- **TASK DIRECTIONS**
From the first line of the data through the line containing "G04 #@! TF.SameCoordinates,Original*", transcribe each line exactly. Pictures do not belong in the copy.

(EXTRACTED ENTRIES begins)

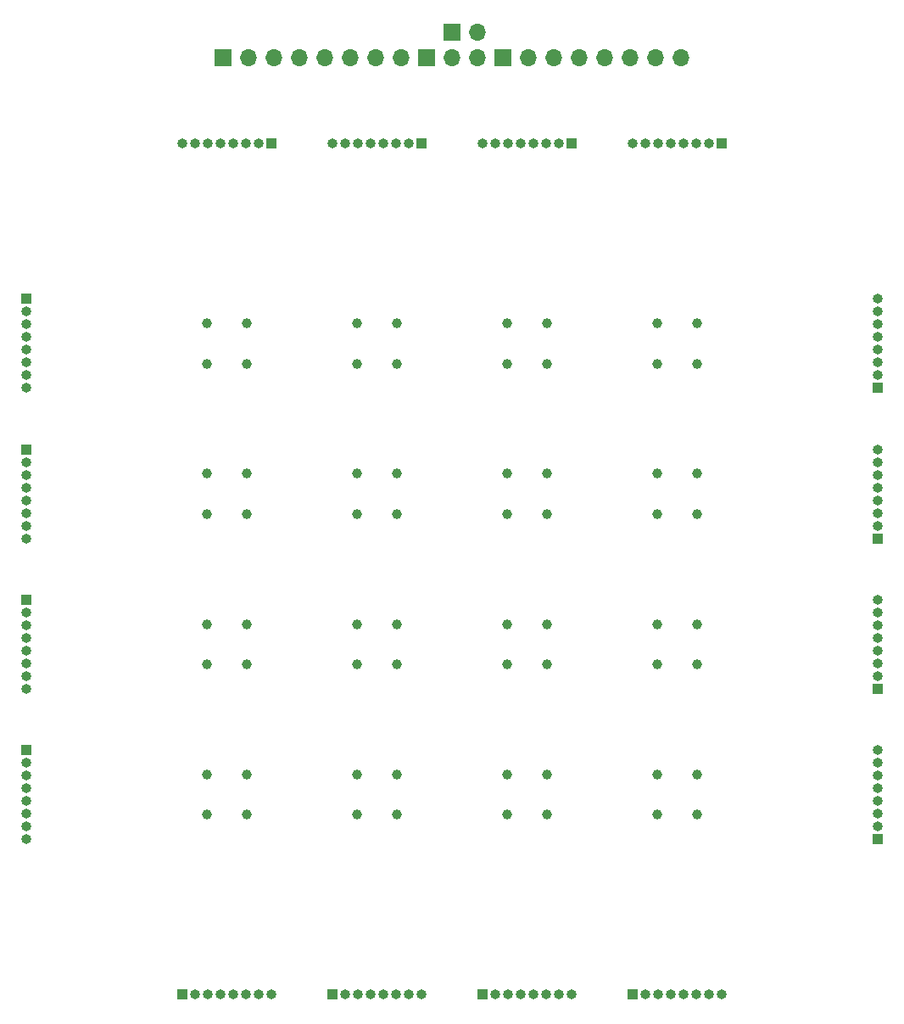
<source format=gbs>
G04 #@! TF.GenerationSoftware,KiCad,Pcbnew,7.0.7-7.0.7~ubuntu22.04.1*
G04 #@! TF.CreationDate,2023-08-15T12:14:28+01:00*
G04 #@! TF.ProjectId,LIS3DH_array,4c495333-4448-45f6-9172-7261792e6b69,rev?*
G04 #@! TF.SameCoordinates,Original*
G04 #@! TF.FileFunction,Soldermask,Bot*
G04 #@! TF.FilePolarity,Negative*
%FSLAX46Y46*%
G04 Gerber Fmt 4.6, Leading zero omitted, Abs format (unit mm)*
G04 Created by KiCad (PCBNEW 7.0.7-7.0.7~ubuntu22.04.1) date 2023-08-15 12:14:28*
%MOMM*%
%LPD*%
G01*
G04 APERTURE LIST*
%ADD10R,1.000000X1.000000*%
%ADD11O,1.000000X1.000000*%
%ADD12R,1.700000X1.700000*%
%ADD13O,1.700000X1.700000*%
%ADD14C,1.000000*%
G04 APERTURE END LIST*
D10*
X80025000Y-75549999D03*
D11*
X80025000Y-76819999D03*
X80025000Y-78089999D03*
X80025000Y-79359999D03*
X80025000Y-80629999D03*
X80025000Y-81899999D03*
X80025000Y-83169999D03*
X80025000Y-84439999D03*
D10*
X104450000Y-60025000D03*
D11*
X103180000Y-60025000D03*
X101910000Y-60025000D03*
X100640000Y-60025000D03*
X99370000Y-60025000D03*
X98100000Y-60025000D03*
X96830000Y-60025000D03*
X95560000Y-60025000D03*
D12*
X122500000Y-48960000D03*
D13*
X125040000Y-48960000D03*
D10*
X80025000Y-105550001D03*
D11*
X80025000Y-106820001D03*
X80025000Y-108090001D03*
X80025000Y-109360001D03*
X80025000Y-110630001D03*
X80025000Y-111900001D03*
X80025000Y-113170001D03*
X80025000Y-114440001D03*
D10*
X95550000Y-144975000D03*
D11*
X96820000Y-144975000D03*
X98090000Y-144975000D03*
X99360000Y-144975000D03*
X100630000Y-144975000D03*
X101900000Y-144975000D03*
X103170000Y-144975000D03*
X104440000Y-144975000D03*
D10*
X149450000Y-60025000D03*
D11*
X148180000Y-60025000D03*
X146910000Y-60025000D03*
X145640000Y-60025000D03*
X144370000Y-60025000D03*
X143100000Y-60025000D03*
X141830000Y-60025000D03*
X140560000Y-60025000D03*
D10*
X164975000Y-84449999D03*
D11*
X164975000Y-83179999D03*
X164975000Y-81909999D03*
X164975000Y-80639999D03*
X164975000Y-79369999D03*
X164975000Y-78099999D03*
X164975000Y-76829999D03*
X164975000Y-75559999D03*
D10*
X164975000Y-99449999D03*
D11*
X164975000Y-98179999D03*
X164975000Y-96909999D03*
X164975000Y-95639999D03*
X164975000Y-94369999D03*
X164975000Y-93099999D03*
X164975000Y-91829999D03*
X164975000Y-90559999D03*
D10*
X80025000Y-90550001D03*
D11*
X80025000Y-91820001D03*
X80025000Y-93090001D03*
X80025000Y-94360001D03*
X80025000Y-95630001D03*
X80025000Y-96900001D03*
X80025000Y-98170001D03*
X80025000Y-99440001D03*
D10*
X110550001Y-144975000D03*
D11*
X111820001Y-144975000D03*
X113090001Y-144975000D03*
X114360001Y-144975000D03*
X115630001Y-144975000D03*
X116900001Y-144975000D03*
X118170001Y-144975000D03*
X119440001Y-144975000D03*
D12*
X127580000Y-51500000D03*
D13*
X130120000Y-51500000D03*
X132660000Y-51500000D03*
X135200000Y-51500000D03*
X137740000Y-51500000D03*
X140280000Y-51500000D03*
X142820000Y-51500000D03*
X145360000Y-51500000D03*
D10*
X80025000Y-120550001D03*
D11*
X80025000Y-121820001D03*
X80025000Y-123090001D03*
X80025000Y-124360001D03*
X80025000Y-125630001D03*
X80025000Y-126900001D03*
X80025000Y-128170001D03*
X80025000Y-129440001D03*
D12*
X119960000Y-51500000D03*
D13*
X122500000Y-51500000D03*
X125040000Y-51500000D03*
D10*
X134450000Y-60025000D03*
D11*
X133180000Y-60025000D03*
X131910000Y-60025000D03*
X130640000Y-60025000D03*
X129370000Y-60025000D03*
X128100000Y-60025000D03*
X126830000Y-60025000D03*
X125560000Y-60025000D03*
D10*
X164975000Y-114449999D03*
D11*
X164975000Y-113179999D03*
X164975000Y-111909999D03*
X164975000Y-110639999D03*
X164975000Y-109369999D03*
X164975000Y-108099999D03*
X164975000Y-106829999D03*
X164975000Y-105559999D03*
D10*
X140550001Y-144975000D03*
D11*
X141820001Y-144975000D03*
X143090001Y-144975000D03*
X144360001Y-144975000D03*
X145630001Y-144975000D03*
X146900001Y-144975000D03*
X148170001Y-144975000D03*
X149440001Y-144975000D03*
D10*
X164975000Y-129450001D03*
D11*
X164975000Y-128180001D03*
X164975000Y-126910001D03*
X164975000Y-125640001D03*
X164975000Y-124370001D03*
X164975000Y-123100001D03*
X164975000Y-121830001D03*
X164975000Y-120560001D03*
D12*
X99640000Y-51500000D03*
D13*
X102180000Y-51500000D03*
X104720000Y-51500000D03*
X107260000Y-51500000D03*
X109800000Y-51500000D03*
X112340000Y-51500000D03*
X114880000Y-51500000D03*
X117420000Y-51500000D03*
D10*
X119450000Y-60025000D03*
D11*
X118180000Y-60025000D03*
X116910000Y-60025000D03*
X115640000Y-60025000D03*
X114370000Y-60025000D03*
X113100000Y-60025000D03*
X111830000Y-60025000D03*
X110560000Y-60025000D03*
D10*
X125550001Y-144975000D03*
D11*
X126820001Y-144975000D03*
X128090001Y-144975000D03*
X129360001Y-144975000D03*
X130630001Y-144975000D03*
X131900001Y-144975000D03*
X133170001Y-144975000D03*
X134440001Y-144975000D03*
D14*
X128000002Y-96999998D03*
X98000002Y-78000002D03*
X113000003Y-96999998D03*
X101999998Y-81999998D03*
X146999998Y-111999997D03*
X113000002Y-123000003D03*
X146999998Y-96999997D03*
X131999998Y-126999997D03*
X128000002Y-81999998D03*
X113000002Y-108000003D03*
X146999998Y-81999997D03*
X146999997Y-108000002D03*
X128000002Y-78000002D03*
X116999997Y-108000002D03*
X143000003Y-111999998D03*
X98000003Y-111999998D03*
X143000003Y-126999998D03*
X131999998Y-78000002D03*
X131999997Y-123000002D03*
X116999998Y-81999998D03*
X116999997Y-93000002D03*
X116999998Y-126999997D03*
X146999998Y-126999997D03*
X131999998Y-93000002D03*
X143000002Y-123000003D03*
X131999998Y-81999998D03*
X113000002Y-93000003D03*
X101999998Y-96999997D03*
X128000002Y-93000002D03*
X128000003Y-126999998D03*
X146999997Y-123000002D03*
X113000002Y-81999998D03*
X113000003Y-126999998D03*
X143000002Y-78000003D03*
X116999998Y-96999997D03*
X98000003Y-96999998D03*
X143000003Y-96999998D03*
X116999997Y-123000002D03*
X143000003Y-81999998D03*
X146999997Y-93000002D03*
X143000002Y-108000003D03*
X101999998Y-126999997D03*
X98000002Y-123000003D03*
X101999998Y-78000002D03*
X101999997Y-123000002D03*
X98000002Y-93000003D03*
X146999997Y-78000002D03*
X143000002Y-93000003D03*
X128000002Y-108000003D03*
X101999997Y-93000002D03*
X101999998Y-111999997D03*
X113000003Y-111999998D03*
X128000002Y-123000003D03*
X128000003Y-111999998D03*
X116999998Y-111999997D03*
X116999998Y-78000002D03*
X131999997Y-108000002D03*
X101999997Y-108000002D03*
X131999998Y-96999998D03*
X131999998Y-111999997D03*
X98000002Y-108000003D03*
X98000003Y-126999998D03*
X98000002Y-81999998D03*
X113000002Y-78000002D03*
M02*

</source>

(EXTRACTED ENTRIES ends)

- **ANSWER TO THIS PROBLEM**
<source format=gbs>
G04 #@! TF.GenerationSoftware,KiCad,Pcbnew,7.0.7-7.0.7~ubuntu22.04.1*
G04 #@! TF.CreationDate,2023-08-15T12:14:28+01:00*
G04 #@! TF.ProjectId,LIS3DH_array,4c495333-4448-45f6-9172-7261792e6b69,rev?*
G04 #@! TF.SameCoordinates,Original*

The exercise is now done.